TEXT EXCERPT:
---
Elon Musk has launched an all-out assault against US President Donald Trump’s “big, beautiful” bill that could spike deficits by $US2.4 trillion and leave millions without health insurance.
The tech billionaire shared a barrage of comments and reposts on X on Thursday (US time), calling on Americans to pressure Republicans to “kill the bill”.
The former DOGE chief complained that Trump’s package “contains the largest increase in the debt ceiling in US history”.
“It more than defeats all the cost savings achieved by the @DOGE
team at great personal cost and risk,” the world’s richest man wrote on X.
“It is the Debt Slavery Bill.”
In another post he implored: “Call your Senator, call your Congressman, bankrupting America is NOT ok!”
Musk, whose business interests could be impacted by green energy rollbacks in the bill, demanded: “KILL the BILL.”
He posted a bright yellow promo image from the Quentin Tarantino movie Kill Bill, featuring actress Uma Thurman.
He also reposted a flurry of comments, memes and videos from others critical of the bill.
However, Republicans continued to speak up for Trump’s bill.
Republican senators spent more than an hour in what they called a robust afternoon discussion with Trump, after an analysis released on Wednesday by the nonpartisan Congressional Budget Office.
“We’re committed to making a law that will make the lives of the American people better,” Senate Majority Leader John Thune of South Dakota said afterward.
House Speaker Mike Johnson said he called Musk to discuss the criticism, but had not heard back. Musk has threatened to use his political apparatus to go after Republicans in the midterm elections.
---
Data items

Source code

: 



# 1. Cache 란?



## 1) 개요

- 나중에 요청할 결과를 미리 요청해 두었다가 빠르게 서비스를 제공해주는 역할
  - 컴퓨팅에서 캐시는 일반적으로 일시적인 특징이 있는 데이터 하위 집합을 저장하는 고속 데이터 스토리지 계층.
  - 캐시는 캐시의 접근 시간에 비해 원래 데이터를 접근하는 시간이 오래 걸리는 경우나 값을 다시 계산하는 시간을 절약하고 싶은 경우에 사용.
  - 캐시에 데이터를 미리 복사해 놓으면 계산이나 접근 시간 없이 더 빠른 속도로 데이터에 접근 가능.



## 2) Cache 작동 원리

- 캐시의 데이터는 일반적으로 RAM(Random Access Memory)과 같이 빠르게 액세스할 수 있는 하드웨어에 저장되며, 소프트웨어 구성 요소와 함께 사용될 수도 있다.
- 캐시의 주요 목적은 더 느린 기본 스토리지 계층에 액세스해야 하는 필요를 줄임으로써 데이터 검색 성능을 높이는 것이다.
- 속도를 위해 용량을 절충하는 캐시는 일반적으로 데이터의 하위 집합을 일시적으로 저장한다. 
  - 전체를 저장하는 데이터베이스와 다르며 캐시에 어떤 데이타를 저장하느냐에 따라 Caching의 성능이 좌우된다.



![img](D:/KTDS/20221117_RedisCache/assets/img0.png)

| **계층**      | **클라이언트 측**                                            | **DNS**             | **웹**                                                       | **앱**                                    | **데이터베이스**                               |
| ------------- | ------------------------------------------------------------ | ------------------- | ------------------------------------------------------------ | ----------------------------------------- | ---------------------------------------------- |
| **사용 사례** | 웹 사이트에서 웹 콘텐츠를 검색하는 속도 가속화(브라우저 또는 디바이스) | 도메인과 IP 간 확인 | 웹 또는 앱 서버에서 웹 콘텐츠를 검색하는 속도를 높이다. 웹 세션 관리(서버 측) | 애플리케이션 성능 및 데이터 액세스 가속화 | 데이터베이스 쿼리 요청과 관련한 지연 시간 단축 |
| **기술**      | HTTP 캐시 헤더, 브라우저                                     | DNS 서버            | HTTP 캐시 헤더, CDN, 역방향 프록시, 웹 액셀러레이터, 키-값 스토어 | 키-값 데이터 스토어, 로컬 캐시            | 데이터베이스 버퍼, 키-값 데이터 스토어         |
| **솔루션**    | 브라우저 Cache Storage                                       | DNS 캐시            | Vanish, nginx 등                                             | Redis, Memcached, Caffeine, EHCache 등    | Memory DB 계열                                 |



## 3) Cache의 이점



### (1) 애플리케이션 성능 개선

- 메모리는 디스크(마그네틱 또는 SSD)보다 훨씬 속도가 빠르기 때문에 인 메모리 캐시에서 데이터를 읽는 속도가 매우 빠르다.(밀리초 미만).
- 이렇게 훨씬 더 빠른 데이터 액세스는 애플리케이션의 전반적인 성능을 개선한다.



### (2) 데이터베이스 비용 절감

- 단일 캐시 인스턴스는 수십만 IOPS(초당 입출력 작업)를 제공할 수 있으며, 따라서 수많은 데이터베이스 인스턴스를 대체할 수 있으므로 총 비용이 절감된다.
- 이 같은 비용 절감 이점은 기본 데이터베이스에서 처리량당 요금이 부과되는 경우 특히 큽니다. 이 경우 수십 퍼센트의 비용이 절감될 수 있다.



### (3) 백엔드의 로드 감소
---
PROMPT 1:
Answer these questions from the article on Musk and Trump's bill:
(a) By how much could the bill spike deficits?
(b) From which movie did Musk post a promo image?
(c) Which state is Senate Majority Leader John Thune from?
PROMPT 2:
Write the next part of the article on Musk and Trump's bill, picking up after its final sentence.
The records are separate material and are not part of the article on Musk and Trump's bill.

TASK ANSWER 1:
(a) By $US2.4 trillion.
(b) Quentin Tarantino's Kill Bill.
(c) South Dakota.

TASK ANSWER 2:
Trump is pushing Congress, where Republicans have majority control, to send the final product to his desk to become law by the July 4. The House passed the bill last month by a single vote, but it’s now slogging through the Senate, where Republicans want significant changes, including those discussed with Trump.
The bill includes roughly $US3.75 trillion ($A5.8 trillion) in tax cuts — extending the expiring 2017 individual income tax breaks and temporarily adding more that Trump campaigned on, including no taxes on tips.
The revenue loss would be partially offset by nearly $1.3 trillion in reduced federal spending elsewhere, namely through Medicaid and food assistance.
As a result, some millions of Americans would no longer have health insurance.
Republicans argue that their proposals are intended to strengthen Medicaid and other programs by rooting out waste, fraud and abuse.
But Senate Democratic Leader Chuck Schumer said the claims were simply part of long-running Republican efforts to repeal and replace the Affordable Care Act, or Obamacare, as most states have expanded Medicaid to serve more people under the program.
Additionally, its estimated that nearly 4 million fewer Americans would have food stamps each month due to the legislation’s proposed changes.
Ahead of the CBO’s release, the White House and Republican leaders criticised the budget office in a preemptive campaign designed to sow doubt in its findings.
Thune said the CBO was “flat wrong” because it underestimated the potential revenue growth from Trump’s first round of tax breaks in 2017.
White House press secretary Karoline Leavitt has also suggested that the CBO’s employees were biased, even though certain budget office workers face strict ethical rules — including restrictions on campaign donations and political activity — to ensure objectivity and impartiality.
During the meeting at the White House, Trump briefly brought up Musk, senators said, with Senator Roger Marshall describing it as “a laughing conversation for 30 seconds”.
The CBO, established 50 years ago, is staffed by 275 economists, analysts and other employees. Its role is to provide Congress with objective, impartial information about budgetary and economic issues.